+++ RAW DATA
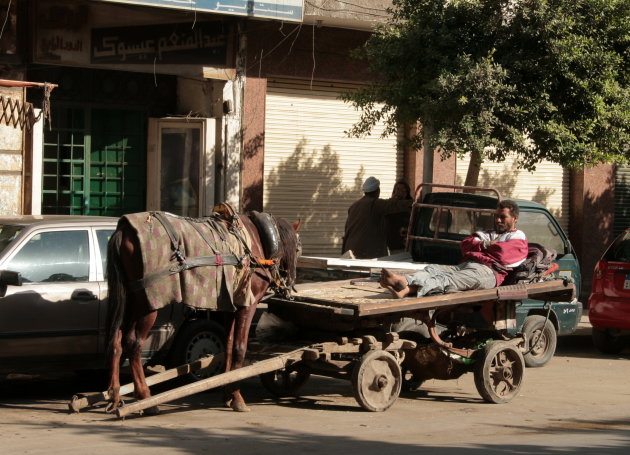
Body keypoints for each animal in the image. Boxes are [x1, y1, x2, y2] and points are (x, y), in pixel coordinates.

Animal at [105, 208, 302, 416]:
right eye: (298, 249)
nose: (290, 283)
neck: (257, 241)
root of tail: (124, 230)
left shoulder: (230, 306)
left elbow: (228, 346)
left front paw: (227, 394)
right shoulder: (248, 304)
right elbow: (239, 348)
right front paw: (237, 397)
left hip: (129, 300)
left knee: (116, 341)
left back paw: (115, 395)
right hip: (147, 303)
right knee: (133, 344)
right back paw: (146, 398)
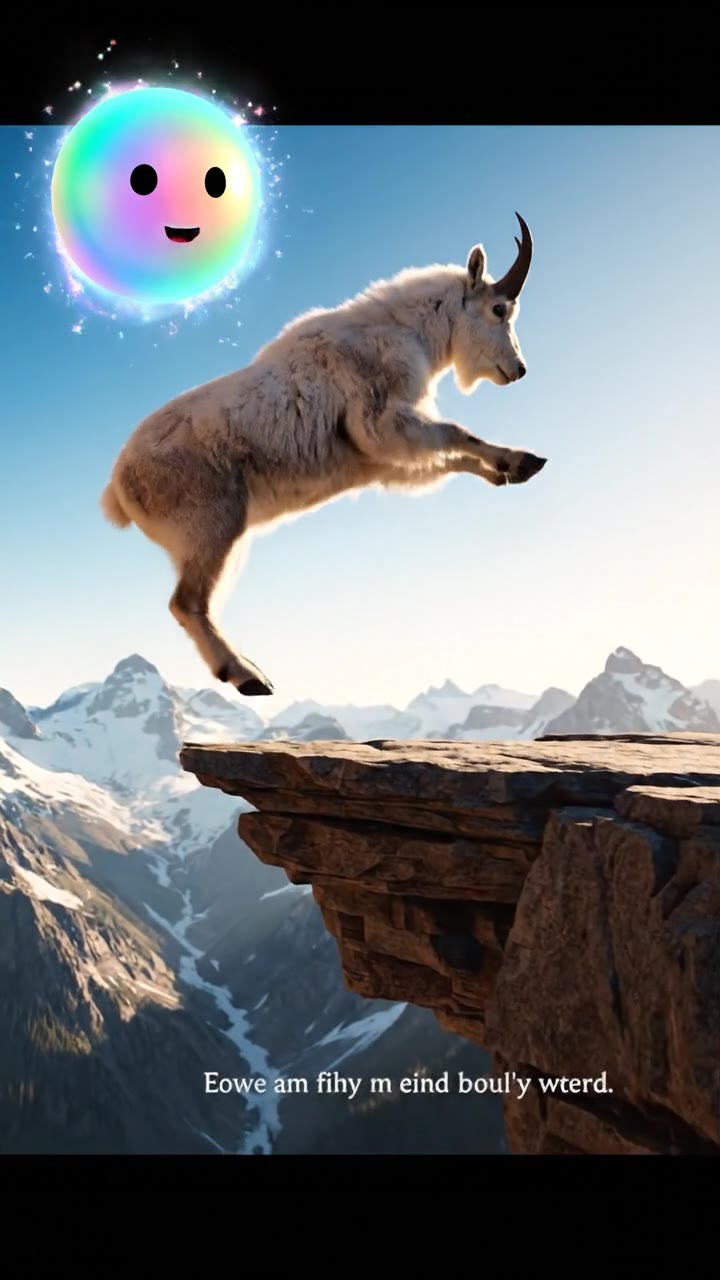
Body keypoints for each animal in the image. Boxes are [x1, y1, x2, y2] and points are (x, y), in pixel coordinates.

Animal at [100, 212, 547, 697]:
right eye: (499, 309)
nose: (519, 370)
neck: (406, 331)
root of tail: (119, 489)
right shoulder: (379, 423)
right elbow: (454, 432)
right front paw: (521, 459)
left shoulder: (381, 459)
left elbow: (444, 457)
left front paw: (507, 470)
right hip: (214, 526)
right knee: (187, 602)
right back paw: (247, 675)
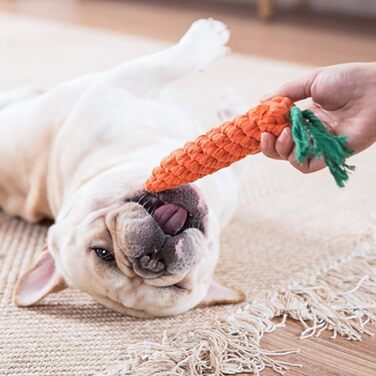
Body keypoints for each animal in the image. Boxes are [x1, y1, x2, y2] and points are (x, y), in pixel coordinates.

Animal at [0, 18, 247, 318]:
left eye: (177, 287)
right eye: (102, 253)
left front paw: (234, 109)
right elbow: (167, 63)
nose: (151, 260)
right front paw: (207, 38)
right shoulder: (115, 86)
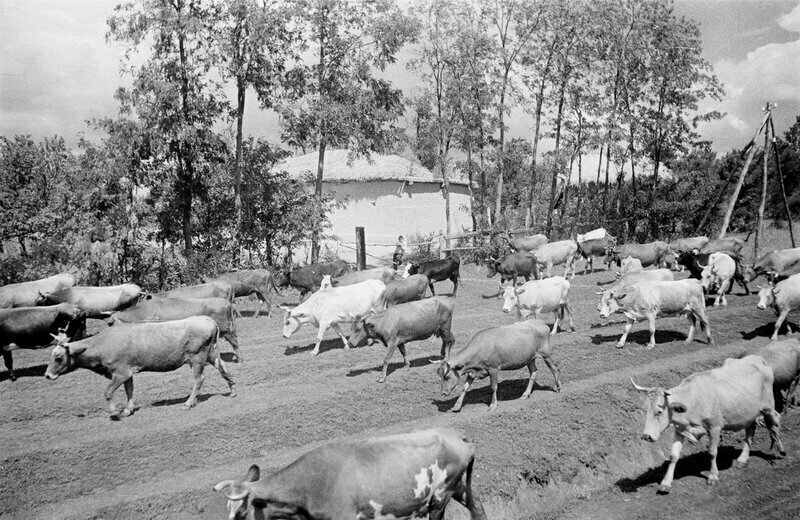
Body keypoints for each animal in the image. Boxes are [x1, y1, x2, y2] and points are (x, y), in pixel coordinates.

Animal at [43, 314, 234, 420]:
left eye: (58, 357)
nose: (47, 375)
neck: (104, 343)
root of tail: (206, 319)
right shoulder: (128, 372)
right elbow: (129, 390)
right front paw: (128, 409)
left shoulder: (120, 372)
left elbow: (108, 392)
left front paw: (115, 412)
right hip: (210, 353)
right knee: (223, 366)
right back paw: (232, 390)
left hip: (197, 357)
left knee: (199, 378)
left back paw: (188, 403)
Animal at [636, 356, 784, 494]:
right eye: (645, 410)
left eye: (659, 412)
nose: (646, 436)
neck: (694, 399)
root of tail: (757, 359)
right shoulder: (680, 430)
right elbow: (673, 456)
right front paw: (666, 483)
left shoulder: (715, 427)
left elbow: (712, 452)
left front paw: (713, 476)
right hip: (749, 413)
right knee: (750, 430)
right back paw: (742, 459)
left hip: (768, 406)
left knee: (776, 419)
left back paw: (780, 450)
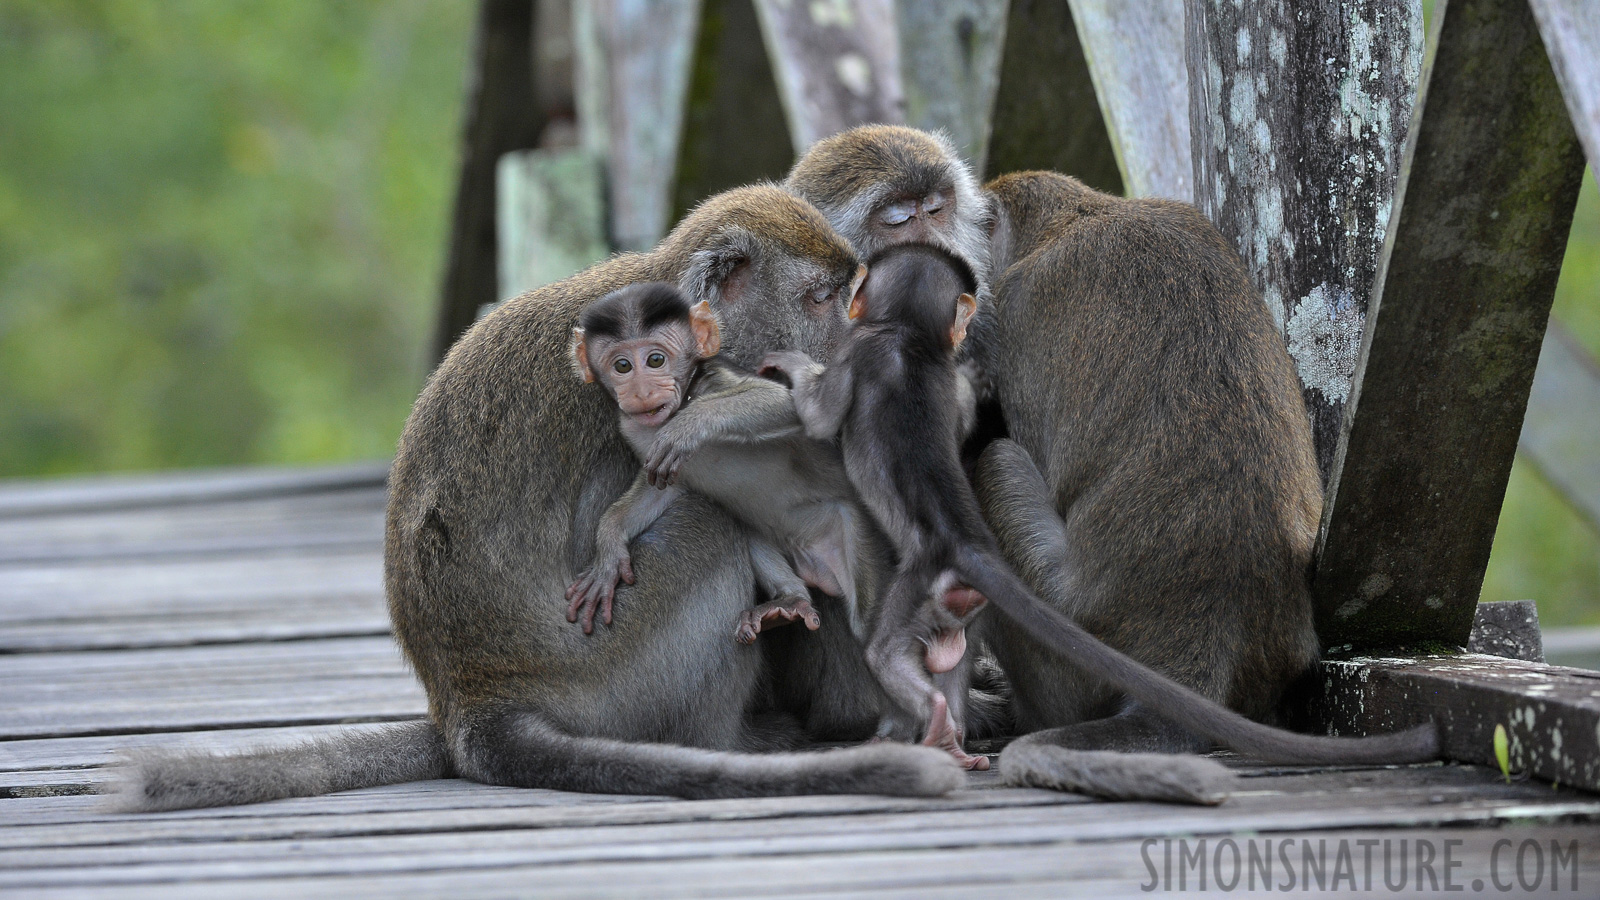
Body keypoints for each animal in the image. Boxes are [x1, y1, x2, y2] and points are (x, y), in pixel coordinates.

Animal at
++++++
__EXERCISE__
Each record should be printed again precisely, though not its pictures.

__RESULT OF THIS EXERCISE__
Body keypoints for each animal in the image. Boxes are [x1, y1, x2, y2] and points are (x, y), in pixel coordinates.

Animal at [105, 208, 302, 416]:
right eye: (298, 249)
nose: (290, 283)
neck: (257, 241)
root of tail: (124, 230)
left shoulder: (230, 306)
left elbow: (228, 346)
left front paw: (227, 394)
right shoulder: (248, 304)
right elbow: (239, 348)
right front paw: (237, 397)
left hip: (129, 300)
left knee: (116, 341)
left back paw: (115, 395)
right hip: (147, 303)
right knee: (133, 344)
right back paw: (146, 398)
Body keypoints for each animal in the image. Boxes are [x1, y1, x2, y2] and points are (x, y), in pixel coordinates.

Animal at [100, 212, 547, 697]:
right eye: (499, 309)
nose: (519, 370)
neck: (406, 331)
root of tail: (119, 489)
right shoulder: (379, 423)
right elbow: (454, 432)
right front paw: (521, 459)
left shoulder: (381, 459)
left elbow: (444, 457)
left front paw: (507, 470)
right hip: (214, 526)
right knee: (187, 602)
right back paw: (247, 675)
Body keypoints for each animal in the image. Boxes are [x1, y1, x2, y2] and points are (x, y), in pixel coordinates.

Animal at [0, 18, 247, 318]:
left eye: (177, 287)
right eye: (102, 253)
left front paw: (234, 109)
right elbow: (167, 63)
nose: (151, 260)
right front paw: (207, 38)
right shoulder: (115, 86)
Body keypoints for each animal in the image. Boxes are [x1, y1, x2, y2] and points are (x, y), in pixel coordinates.

Animal at [43, 314, 234, 420]:
left eye: (58, 357)
nose: (47, 375)
neck: (104, 343)
root of tail: (206, 319)
right shoulder: (128, 372)
right elbow: (129, 390)
right front paw: (128, 409)
left shoulder: (120, 372)
left elbow: (108, 392)
left front paw: (115, 412)
right hip: (210, 353)
right knee: (223, 366)
right back paw: (232, 390)
left hip: (197, 357)
left knee: (199, 378)
left back paw: (188, 403)
Animal at [636, 356, 784, 494]:
right eye: (645, 410)
left eye: (659, 412)
nose: (646, 436)
neck: (694, 399)
root of tail: (757, 359)
right shoulder: (680, 430)
right elbow: (673, 456)
right front paw: (666, 483)
left shoulder: (715, 427)
left elbow: (712, 452)
left front paw: (713, 476)
right hip: (749, 413)
right knee: (750, 430)
right back paw: (742, 459)
left hip: (768, 406)
left knee: (776, 419)
left back paw: (780, 450)
Body keypoints for each animal in the image. Boxes are [x1, y1, x2, y2] and points are (x, y), in pixel coordinates.

Animal at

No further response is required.